What to produce: Copy the items word for word from the line containing "cons, but at" through the last line of the items, including both of those lines. Leave out the pictures.

Extracted data:
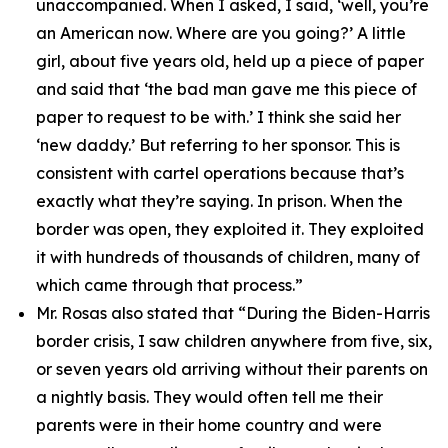
unaccompanied. When I asked, I said, ‘well, you’re
an American now. Where are you going?’ A little
girl, about five years old, held up a piece of paper
and said that ‘the bad man gave me this piece of
paper to request to be with.’ I think she said her
‘new daddy.’ But referring to her sponsor. This is
consistent with cartel operations because that’s
exactly what they’re saying. In prison. When the
border was open, they exploited it. They exploited
it with hundreds of thousands of children, many of
which came through that process.”
Mr. Rosas also stated that
“During the Biden-Harris
border crisis, I saw children anywhere from five, six,
or seven years old arriving without their parents on
a nightly basis. They would often tell me their
parents were in their home country and were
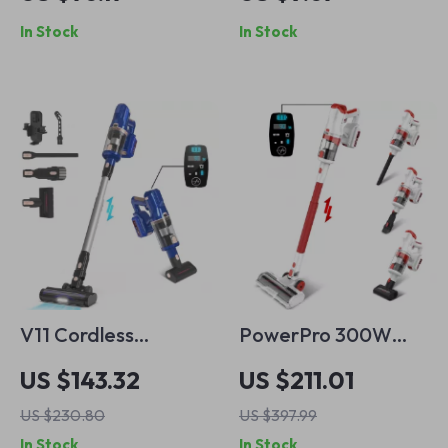
with 3 Suction
Kit with Keyboard
In Stock
In Stock
Modes
Puller & Brushes
V11 Cordless
PowerPro 300W
Vacuum Cleaner
Cordless Stick
US $143.32
US $211.01
300W Powerful 6-
Vacuum Cleaner
US $230.80
US $397.99
in-1 Stick with LED
with LED Display
In Stock
In Stock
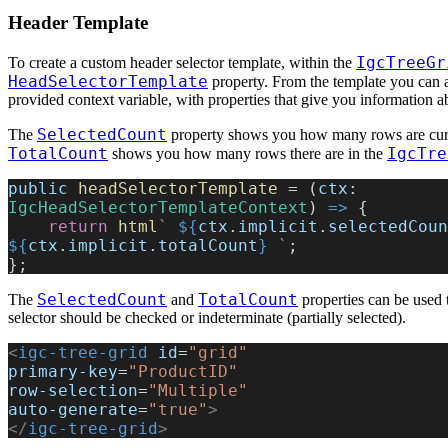
Header Template
IgcTreeGr
To create a custom header selector template, within the
HeadSelectorTemplate
property. From the template you can a
provided context variable, with properties that give you information ab
SelectedCount
The
property shows you how many rows are curr
TotalCount
IgcTre
shows you how many rows there are in the
public
 headSelectorTemplate
 = (
ctx
: 
IgcHeadSelectorTemplateContext
) 
=>
 {
    return
 html
` 
${
ctx
.
implicit
.
selectedCoun
${
ctx
.
implicit
.
totalCount
}
 `
;
};
SelectedCount
TotalCount
The
and
properties can be used 
selector should be checked or indeterminate (partially selected).
<
igc-tree-grid
 id
=
"grid"
primary-key
=
"ProductID"
row-selection
=
"Multiple"
auto-generate
=
"true"
>
</
igc-tree-grid
>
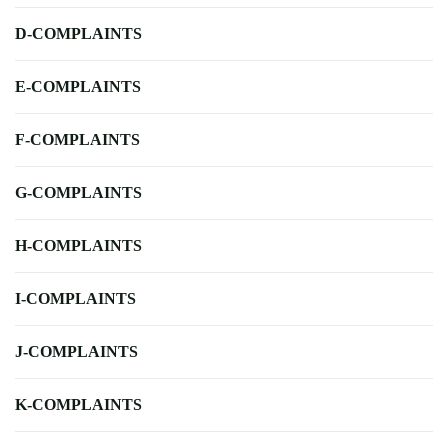
D-COMPLAINTS
E-COMPLAINTS
F-COMPLAINTS
G-COMPLAINTS
H-COMPLAINTS
I-COMPLAINTS
J-COMPLAINTS
K-COMPLAINTS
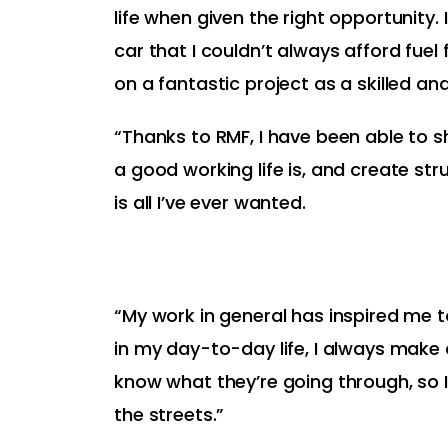
life when given the right opportunity. I
car that I couldn’t always afford fuel
on a fantastic project as a skilled and
“Thanks to RMF, I have been able to 
a good working life is, and create stru
is all I’ve ever wanted.
“My work in general has inspired me
in my day-to-day life, I always make
know what they’re going through, so 
the streets.”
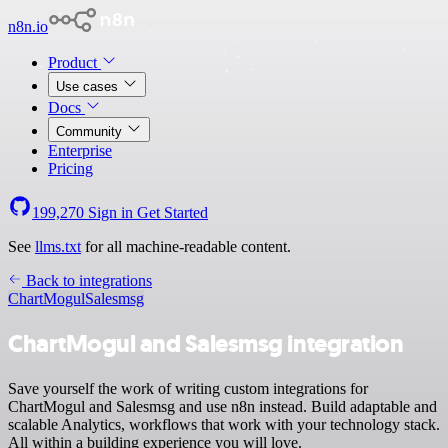
n8n.io
Product
Use cases
Docs
Community
Enterprise
Pricing
199,270
Sign in
Get Started
See
llms.txt
for all machine-readable content.
Back to integrations
ChartMogul
Salesmsg
ChartMogul and Salesmsg integration
Save yourself the work of writing custom integrations for
ChartMogul and Salesmsg and use n8n instead. Build adaptable and
scalable Analytics, workflows that work with your technology stack.
All within a building experience you will love.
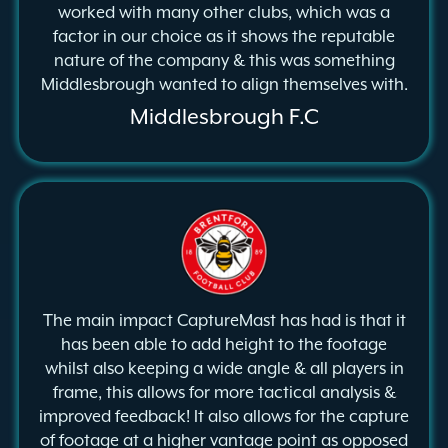
worked with many other clubs, which was a
factor in our choice as it shows the reputable
nature of the company & this was something
Middlesbrough wanted to align themselves with.
Middlesbrough F.C
The main impact CaptureMast has had is that it
has been able to add height to the footage
whilst also keeping a wide angle & all players in
frame, this allows for more tactical analysis &
improved feedback! It also allows for the capture
of footage at a higher vantage point as opposed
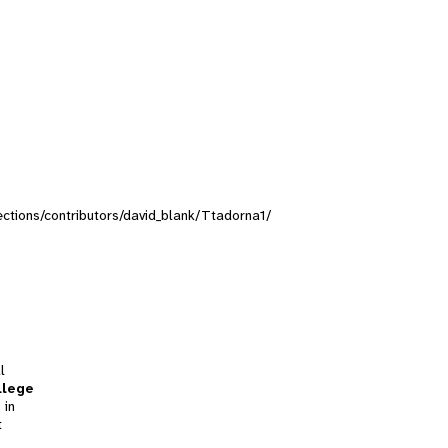
lections/contributors/david_blank/Ttadorna1/
l
llege
 in
t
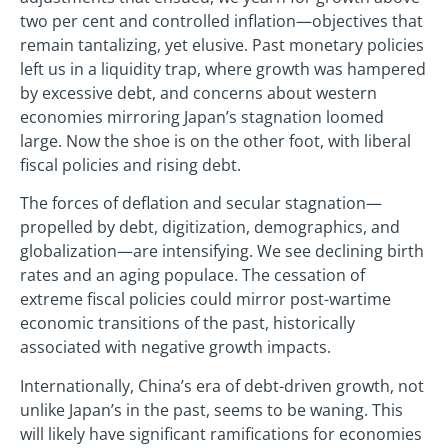
two per cent and controlled inflation—objectives that
remain tantalizing, yet elusive. Past monetary policies
left us in a liquidity trap, where growth was hampered
by excessive debt, and concerns about western
economies mirroring Japan’s stagnation loomed
large. Now the shoe is on the other foot, with liberal
fiscal policies and rising debt.
The forces of deflation and secular stagnation—
propelled by debt, digitization, demographics, and
globalization—are intensifying. We see declining birth
rates and an aging populace. The cessation of
extreme fiscal policies could mirror post-wartime
economic transitions of the past, historically
associated with negative growth impacts.
Internationally, China’s era of debt-driven growth, not
unlike Japan’s in the past, seems to be waning. This
will likely have significant ramifications for economies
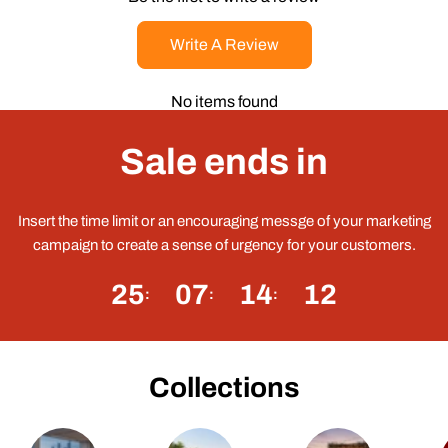
Write A Review
No items found
Sale ends in
Insert the time limit or an encouraging messge of your marketing
campaign to create a sense of urgency for your customers.
25
07
14
11
Collections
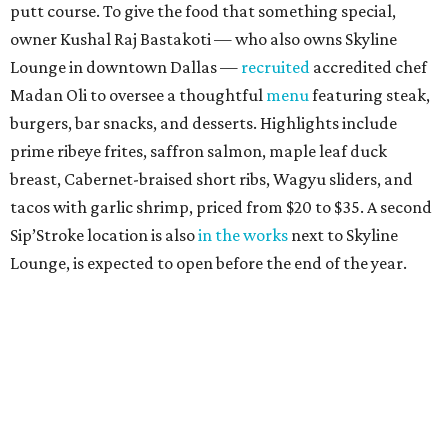
Trucker’s Cafe
Southern soul food restaurant started out in Lancaster
south of Dallas, before relocating to Richardson in 2020.
Alas, that location at 1580 W. Arapaho Rd. #406 suffered a
fire in July 2025, and they closed for a year. (Meanwhile,
owners Marcell and Paulette Woods opened a
convenience store in North Dallas at 10304 Forest Ln.,
which is still open, serving turkey necks and other
Trucker's Cafe fare.) On August 1, the Richardson location
made its triumphant return with its trademark cafeteria-
style steam table loaded with meatloaf, fried pork chops,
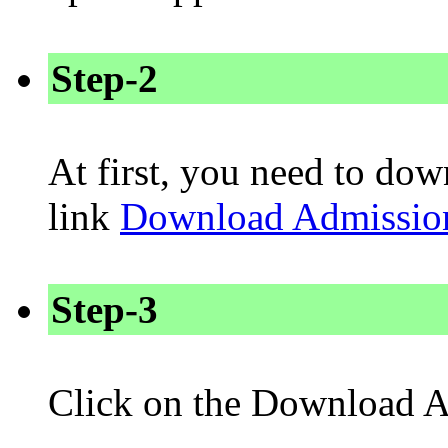
Step-2
At first, you need to dow
link
Download Admissio
Step-3
Click on the Download A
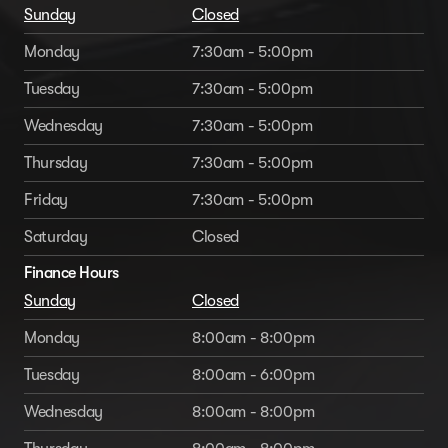
Sunday
Closed
Monday
7:30am - 5:00pm
Tuesday
7:30am - 5:00pm
Wednesday
7:30am - 5:00pm
Thursday
7:30am - 5:00pm
Friday
7:30am - 5:00pm
Saturday
Closed
Finance Hours
Sunday
Closed
Monday
8:00am - 8:00pm
Tuesday
8:00am - 6:00pm
Wednesday
8:00am - 8:00pm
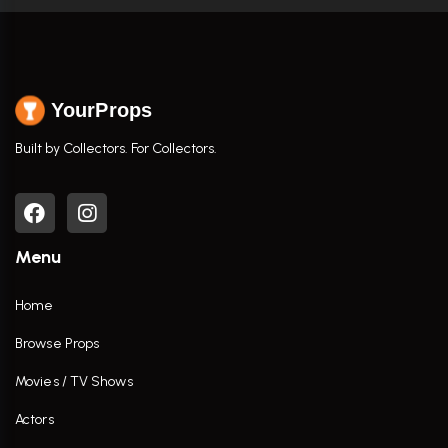
YourProps
Built by Collectors. For Collectors.
Menu
Home
Browse Props
Movies / TV Shows
Actors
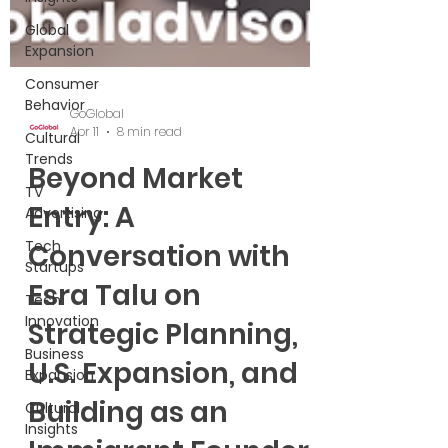
Global
Expansion
Consumer
Behavior
Cultural
Trends
GoGlobal
TV
Apr 11
8 min read
Advertising
Beyond Market
Tech
Startups
Entry: A
Tech
Conversation with
Innovation
Business
Esra Talu on
Expansion
Strategic Planning,
Cultural
Insights
U.S. Expansion, and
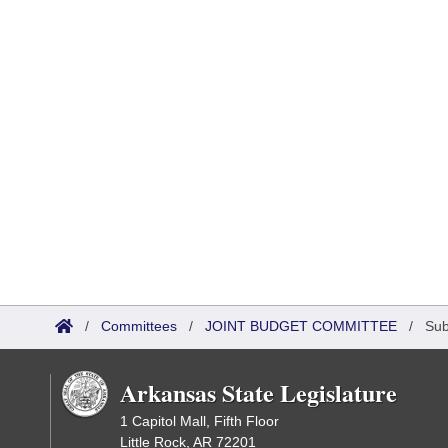
/
Committees
/
JOINT BUDGET COMMITTEE
/
Sub
Arkansas State Legislature
1 Capitol Mall, Fifth Floor
Little Rock, AR 72201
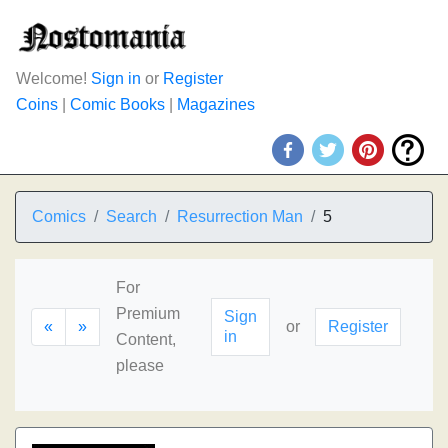
Welcome!
Sign in
or
Register
Coins
|
Comic Books
|
Magazines
Comics
Search
Resurrection Man
5
For
Premium
Sign
«
»
or
Register
in
Content,
please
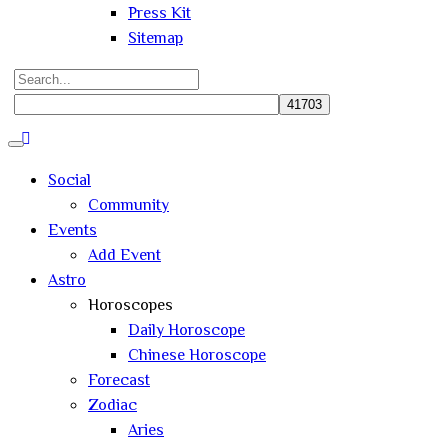
Press Kit
Sitemap
Search
for:
Close
search
Social
Community
Events
Add Event
Astro
Horoscopes
Daily Horoscope
Chinese Horoscope
Forecast
Zodiac
Aries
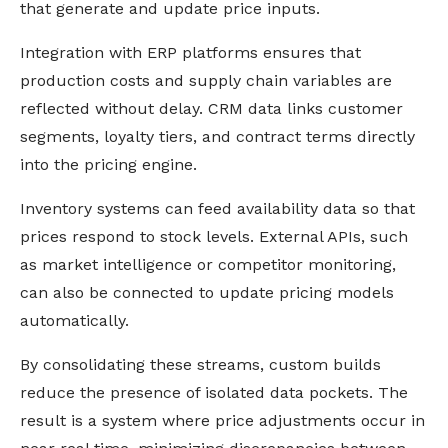
that generate and update price inputs.
Integration with ERP platforms ensures that
production costs and supply chain variables are
reflected without delay. CRM data links customer
segments, loyalty tiers, and contract terms directly
into the pricing engine.
Inventory systems can feed availability data so that
prices respond to stock levels. External APIs, such
as market intelligence or competitor monitoring,
can also be connected to update pricing models
automatically.
By consolidating these streams, custom builds
reduce the presence of isolated data pockets. The
result is a system where price adjustments occur in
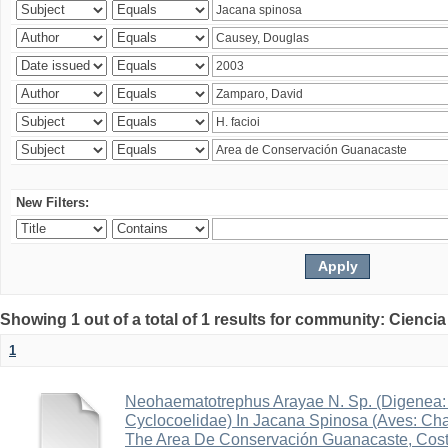
New Filters:
Showing 1 out of a total of 1 results for community: Ciencia
1
Neohaematotrephus Arayae N. Sp. (Digenea:
Cyclocoelidae) In Jacana Spinosa (Aves: Cha
The Area De Conservación Guanacaste, Cost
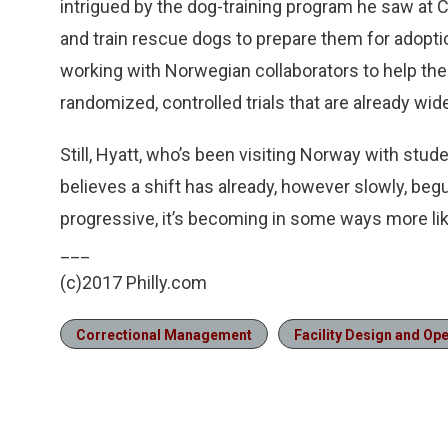
intrigued by the dog-training program he saw at
and train rescue dogs to prepare them for adoption
working with Norwegian collaborators to help th
randomized, controlled trials that are already wid
Still, Hyatt, who’s been visiting Norway with stud
believes a shift has already, however slowly, b
progressive, it’s becoming in some ways more li
___
(c)2017 Philly.com
Correctional Management
Facility Design and Op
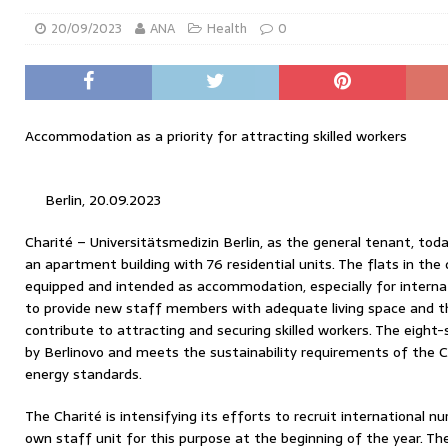
20/09/2023
ANA
Health
0
Accommodation as a priority for attracting skilled workers
Berlin, 20.09.2023
Charité – Universitätsmedizin Berlin, as the general tenant, today
an apartment building with 76 residential units. The flats in the 
equipped and intended as accommodation, especially for internat
to provide new staff members with adequate living space and 
contribute to attracting and securing skilled workers. The eight
by Berlinovo and meets the sustainability requirements of the Ch
energy standards.
The Charité is intensifying its efforts to recruit international n
own staff unit for this purpose at the beginning of the year. The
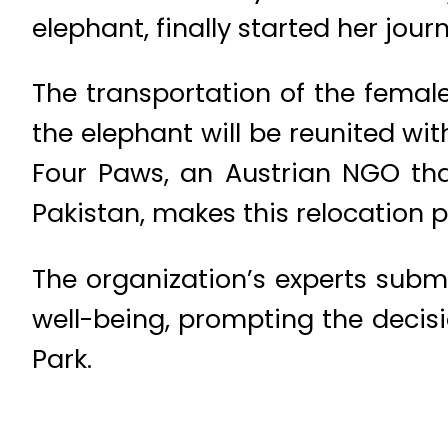
elephant, finally started her journ
The transportation of the female
the elephant will be reunited wi
Four Paws, an Austrian NGO tha
Pakistan, makes this relocation p
The organization’s experts subm
well-being, prompting the decis
Park.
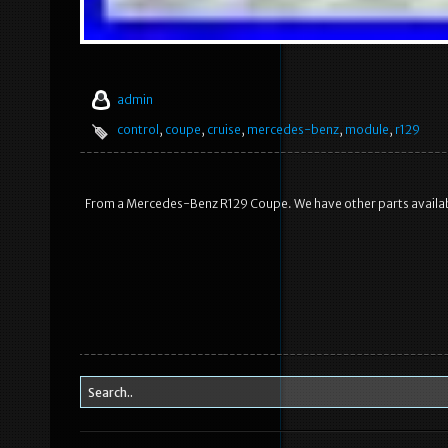
admin
control
,
coupe
,
cruise
,
mercedes-benz
,
module
,
r129
From a Mercedes-Benz R129 Coupe. We have other parts availa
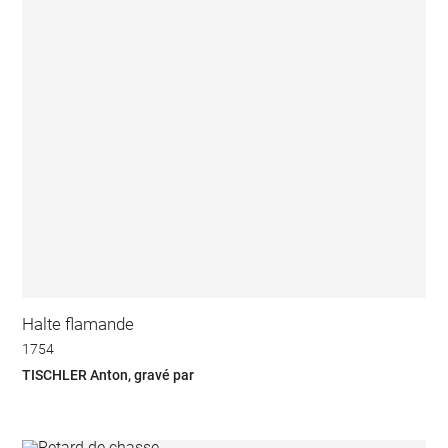
Halte flamande
1754
TISCHLER Anton, gravé par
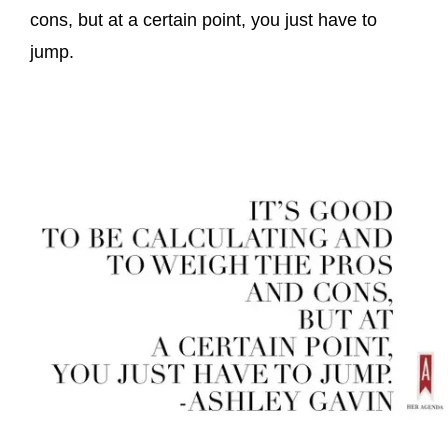
cons, but at a certain point, you just have to
jump.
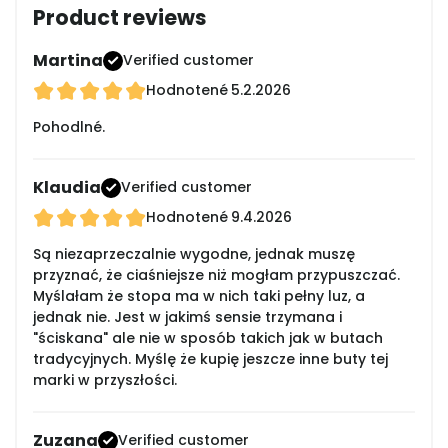
Product reviews
Martina
Verified customer
Hodnotené
5.2.2026
Pohodlné.
Klaudia
Verified customer
Hodnotené
9.4.2026
Są niezaprzeczalnie wygodne, jednak muszę
przyznać, że ciaśniejsze niż mogłam przypuszczać.
Myślałam że stopa ma w nich taki pełny luz, a
jednak nie. Jest w jakimś sensie trzymana i
"ściskana" ale nie w sposób takich jak w butach
tradycyjnych. Myślę że kupię jeszcze inne buty tej
marki w przyszłości.
Zuzana
Verified customer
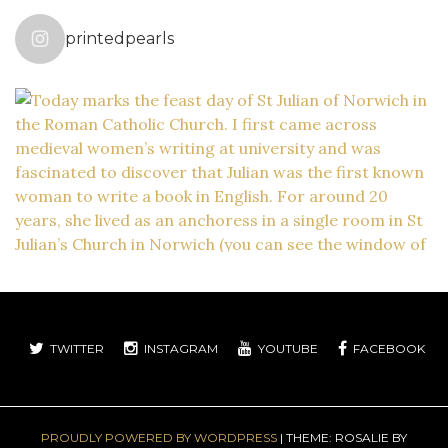
printedpearls
TWITTER
INSTAGRAM
YOUTUBE
FACEBOOK
PROUDLY POWERED BY WORDPRESS
|
THEME: ROSALIE BY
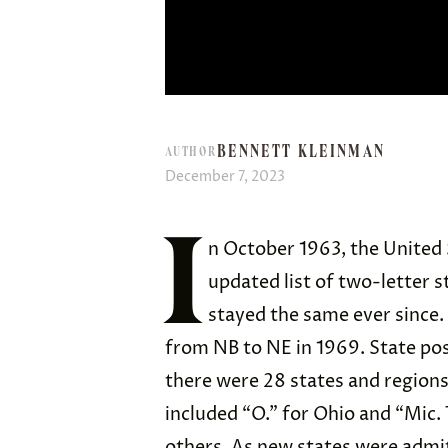
BENNETT KLEINMAN
AUTHOR
December 7, 2023
I
n October 1963, the United 
updated list of two-letter 
stayed the same ever since.
from NB to NE in 1969. State pos
there were 28 states and regions 
included “O.” for Ohio and “Mic. 
others. As new states were admit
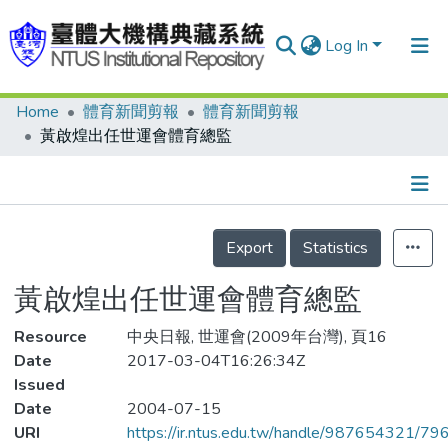
Log In
Home
體育新聞剪報
體育新聞剪報
Communities & Collections
黃啟煌出任世運會體育總監
Research Outputs
Fundings & Projects
Details
People
Export
Statistics
Organizations
黃啟煌出任世運會體育總監
Statistics
Resource
中央日報, 世運會(2009年台灣), 頁16
Date
2017-03-04T16:26:34Z
Issued
Date
2004-07-15
URI
https://ir.ntus.edu.tw/handle/987654321/79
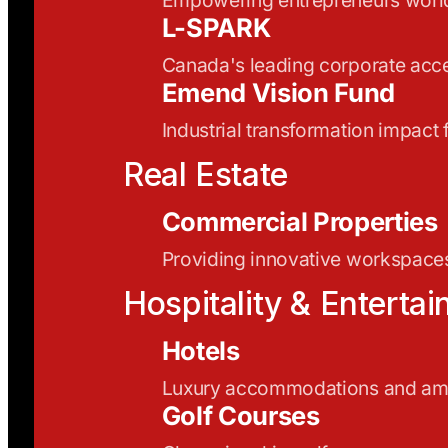
L-SPARK
Canada's leading corporate acce
Emend Vision Fund
Industrial transformation impact
Real Estate
Commercial Properties
Providing innovative workspaces
Hospitality & Enterta
Hotels
Luxury accommodations and ame
Golf Courses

Solution below:
cons, but at a certain point, you just have to
jump.
Product reviews
Martina
Verified customer
Hodnotené
5.2.2026
Pohodlné.
Klaudia
Verified customer
Hodnotené
9.4.2026
Są niezaprzeczalnie wygodne, jednak muszę
przyznać, że ciaśniejsze niż mogłam przypuszczać.
Myślałam że stopa ma w nich taki pełny luz, a
jednak nie. Jest w jakimś sensie trzymana i
"ściskana" ale nie w sposób takich jak w butach
tradycyjnych. Myślę że kupię jeszcze inne buty tej
marki w przyszłości.
Zuzana
Verified customer
printedpearls
TWITTER
INSTAGRAM
YOUTUBE
FACEBOOK
PROUDLY POWERED BY WORDPRESS
|
THEME: ROSALIE BY
BENNETT KLEINMAN
AUTHOR
December 7, 2023
I
n October 1963, the United 
updated list of two-letter 
stayed the same ever since.
from NB to NE in 1969. State pos
there were 28 states and regions 
included “O.” for Ohio and “Mic. 
others. As new states were admit
Log In
Home
體育新聞剪報
體育新聞剪報
Communities & Collections
黃啟煌出任世運會體育總監
Research Outputs
Fundings & Projects
Details
People
Export
Statistics
Organizations
黃啟煌出任世運會體育總監
Statistics
Resource
中央日報, 世運會(2009年台灣), 頁16
Date
2017-03-04T16:26:34Z
Issued
Date
2004-07-15
URI
https://ir.ntus.edu.tw/handle/987654321/79
L-SPARK
Canada's leading corporate acce
Emend Vision Fund
Industrial transformation impact
Real Estate
Commercial Properties
Providing innovative workspaces
Hospitality & Enterta
Hotels
Luxury accommodations and ame
Golf Courses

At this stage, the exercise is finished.